→ **Requirement A**
From the age prediction write-up, print the stretch from "Loading train.csv file" through "train_csv.head()".
→ **Requirement B**
Answer these questions from the age prediction write-up:
(i) How many images are in the training set?
(ii) What are the three age classes?
(iii) Which pretrained model was used to solve the problem?

→ **Passage for review**

= Beginning of Section =

# Actors Age Prediction   |   Analytics Vidhya (active hackathon)  |  Current rank 75th

**Problem Statement**

Indian Movie Face database (IMFDB) is a large unconstrained face database consisting of 34512 images of 100 Indian actors collected from more than 100 videos. All the images are manually selected and cropped from the video frames resulting in a high degree of variability interms of scale, pose, expression, illumination, age, resolution, occlusion, and makeup. IMFDB is the first face database that provides a detailed annotation of every image in terms of age, pose, gender, expression and type of occlusion that may help other face related applications. For more details about the data set, read here

**Data :** 
The dataset is cleaned and formatted to give you a total of 26742 images with 19906 images in train and 6636 images in test.

The task is to predict the age of a person from his or her facial attributes. For simplicity, the problem has been converted to a multiclass problem with classes as Young, Middle and Old.



**The attributes of data are as follows:**

ID – Unique ID of image

Class – Age bin of person in image

**Complete Code and Saved model is available at this link :**

**Link to active hackathon : https://datahack.analyticsvidhya.com/contest/practice-problem-age-detection/** 

It is a difficult deep learning problem, so achieving an accuracy above 80% isn't a cup of tea.

I used pretrained FACENET model to solve this problem

In [15]:
from keras.models import load_model                     
from  tensorflow.keras.models import Sequential
from  tensorflow.keras.layers import Convolution2D
from  tensorflow.keras.layers import MaxPooling2D
from  tensorflow.keras.layers import Flatten
from  tensorflow.keras.layers import Dense              
from  tensorflow.keras.layers import Dropout
from tensorflow.keras.preprocessing.image import ImageDataGenerator

import keras
import tensorflow as tf
import pandas as pd
import numpy as np
from PIL import Image
from tensorflow.keras.preprocessing.image import img_to_array

**Download dataset from the given link : https://datahack.analyticsvidhya.com/contest/practice-problem-age-detection/#LeaderBoard**

Loading train.csv file which contains two attributes:
1. ID  --->   image name
2. Class  --->  Class of corresponding image

In [6]:
path = 'C:/Users/Dhiraj Jha/Downloads/Actors Age Prediction/train_DETg9GD/train.csv'
train_csv = pd.read_csv(path)
train_csv.head()

Unnamed: 0,ID,Class
0,377.jpg,MIDDLE
1,17814.jpg,YOUNG
2,21283.jpg,MIDDLE
3,16496.jpg,YOUNG
4,4487.jpg,MIDDLE


In [None]:
#visualization livbrary
import matplotlib.pyplot as plt
import matplotlib.image as mpimg
import seaborn as sns

In [None]:
# pdisplaying first training image
img_path = '/content/gdrive/My Drive/Actors Age Prediction/train_DETg9GD/Updated_train/UPDT/MIDDLE'


img = img_path + '/' + train_csv['ID'][0]
img = mpimg.imread(img)
plt.imshow(img, interpolation='nearest')
plt.axis('off')
    
plt.show()
print("Class : {}".format(train_csv['Class'][0]))

![Capture.PNG](attachment:Capture.PNG)

= End of Section =

(Limb landmark coordinates)
= Beginning of Section =

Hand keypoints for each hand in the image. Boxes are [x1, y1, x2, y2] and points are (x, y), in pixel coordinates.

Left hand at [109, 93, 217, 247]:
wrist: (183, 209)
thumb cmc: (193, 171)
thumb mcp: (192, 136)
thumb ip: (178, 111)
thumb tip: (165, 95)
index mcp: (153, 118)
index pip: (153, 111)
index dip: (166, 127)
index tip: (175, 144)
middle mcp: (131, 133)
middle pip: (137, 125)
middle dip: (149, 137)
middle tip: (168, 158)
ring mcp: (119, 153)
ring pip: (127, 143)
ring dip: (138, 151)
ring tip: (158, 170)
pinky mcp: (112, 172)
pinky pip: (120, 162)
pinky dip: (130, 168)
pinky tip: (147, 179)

= End of Section =

→ **Exercise result A**
Loading train.csv file which contains two attributes:
1. ID  --->   image name
2. Class  --->  Class of corresponding image

In [6]:
path = 'C:/Users/Dhiraj Jha/Downloads/Actors Age Prediction/train_DETg9GD/train.csv'
train_csv = pd.read_csv(path)
train_csv.head()

→ **Exercise result B**
(i) 19906
(ii) Young, Middle and Old
(iii) FACENET